Perdiste Pérdix, habrá pensado el tío refregándose las manos… Sin embargo alguien había visto el crimen, de modo que Dédalo fue citado al Areópago, es decir a la colina de Ares, donde lo juzgó el Consejo de areopagitas (por favor, no sean guarangos) quien lo condenó al destierro, pena terrible si las había. Fue a cumplir Dédalo su condena a la isla de Creta donde se puso al servicio del rey Minos a quien prestó muchos y variados servicios. Por el mismo precio, sirvió también a la reina Pasífae para quien construyó una vaca hueca que le permitió ser servida por un toro del que estaba salvajemente enamorada. De tal experiencia zoofílica nació Minotauro, el monstruo aquel que fue encerrado en el laberinto, palacio de aberrantes corredores diseñado también por Dédalo. En lo recóndito de aquella construcción, Minotauro creció gracias a una dieta rica en vírgenes atenienses.

Como era gauchito pa’ cualquier mandado, sirvió Dédalo también a la princesa Ariadna (hija de Minos y Pasífae) cuando ésta le pidió ayuda para salvar a Teseo quien iba a enfrentarse al Minotauro. Dédalo aconsejó que el héroe llevase un carretel de piola y lo fuese desenrollando a medida que se adentrase en el laberinto, de modo de poder reconstruir luego el camino de regreso. Cuando el rey Minos se enteró del triunfo de Teseo y del rol que había cumplido Dédalo en la historia, encerró a este en una torre junto con su hijo Ícaro.

Durante el encierro, en vez de lamentarse, Dédalo empleó todo su tiempo en tramar la fuga. A tal fin analizó la situación y los recursos disponibles. Respecto de lo primero, teniendo en cuenta que Minos poseía el control en la tierra y el agua, concluyó que el único medio para escapar era por aire. En cuanto a lo segundo, además de vista al mar, poco o muy poco tenía a su alcance Dédalo en lo alto de aquella torre. Pero el inventor notó un par de tesoros que para otros podrían haber pasado desapercibidos: había allí un par de panales de abejas, y anidaban muchas aves en las almenas de la torre.

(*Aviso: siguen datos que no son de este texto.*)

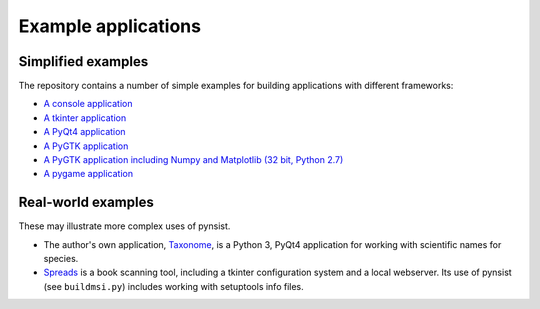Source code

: Example applications
====================

Simplified examples
-------------------

The repository contains a number of simple examples for building applications
with different frameworks:

- `A console application <https://github.com/takluyver/pynsist/tree/master/examples/console>`_
- `A tkinter application <https://github.com/takluyver/pynsist/tree/master/examples/tkinter>`_
- `A PyQt4 application <https://github.com/takluyver/pynsist/tree/master/examples/pyqt>`_
- `A PyGTK application <https://github.com/takluyver/pynsist/tree/master/examples/pygtk>`_
- `A PyGTK application including Numpy and Matplotlib (32 bit, Python 2.7) <https://github.com/takluyver/pynsist/tree/master/examples/pygtk_mpl_numpy>`_
- `A pygame application <https://github.com/takluyver/pynsist/tree/master/examples/pygame>`_

Real-world examples
-------------------

These may illustrate more complex uses of pynsist.

- The author's own application, `Taxonome <https://bitbucket.org/taxonome/taxonome/src>`_,
  is a Python 3, PyQt4 application for working with scientific names for species.
- `Spreads <https://github.com/jbaiter/spreads/tree/windows>`_ is a book scanning tool,
  including a tkinter configuration system and a local webserver. Its use of
  pynsist (see ``buildmsi.py``) includes working with setuptools info files.
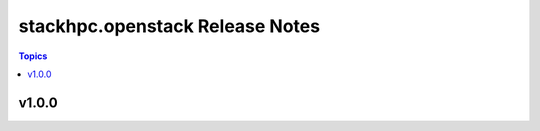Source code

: ====================================
stackhpc.openstack Release Notes
====================================

.. contents:: Topics


v1.0.0
======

Pacientemente, durante meses, Dédalo e Ícaro fueron cosechando plumas y pegándolas entre sí con la cera de las abejas hasta formar dos pares de alas. Cuando llegó el día, repasaron cuidadosamente el plan: irían a favor del viento, hacia el oeste, hasta encontrar tierra; irían a media altura, ni demasiado bajo que las olas mojaran las plumas, ni demasiado alto que el sol derritiese la cera; irían juntos hacia la libertad. Al alba, padre e hijo treparon al borde de la torre y, literalmente, se fueron volando. Ebrios de libertad, reían y cantaban, pues todo marchaba a la perfección. Sin una nube en el cielo y con una amable brisa de su lado rápidamente dejaron atrás la isla de Creta. Cuando ya se veía la costa, Ícaro se tentó y subió, y subió, desoyendo a su padre. Al ratito, no más, Dédalo vio caer a su hijo como una piedra. El inventor tocó tierra ahogado en lágrimas. Veníamos bien pero pasaron cosas, dicen que dijo, entre sollozos.

Minos persiguió a Dédalo por el resto de sus días y lo encontró después de años en la corte del rey Cócalo. Para dar con él ofreció una recompensa a quien pudiese hacer pasar un hilo por dentro de la concha de una caracola. Dédalo lo resolvió atando el hilo a una hormiga y empujando a esta hacia dentro del caparazón. Cuando Cócalo se presentó a cobrar el premio, Minos le preguntó si por una de esas porotas casualidades conocía a un tal Dédalo. Claro que sí, dijo Cócalo, es miembro de mi corte. Hasta allí fue a buscarlo Minos pero las hijas de Cócalo lo asesinaron con agua hirviendo, gracias a un sistema de tuberías diseñado por Dédalo, obviamente. Un final húmedo y sumamente hot, como quien dice.

Pero volvamos al joven Ícaro y su precipitado final. Contrariando a quienes propugnan los beneficios del bajo perfil, declinamos juzgar su intrepidez, su alzada irreverencia, su anárquico vuelo. En todo caso, para Ícaro y para cuantos cayeron en plena fuga bien vale lo que desde un cielo cantor y oriental cantara aquel hombre: “Puedo enseñarte a volar, pero no seguirte el vuelo”.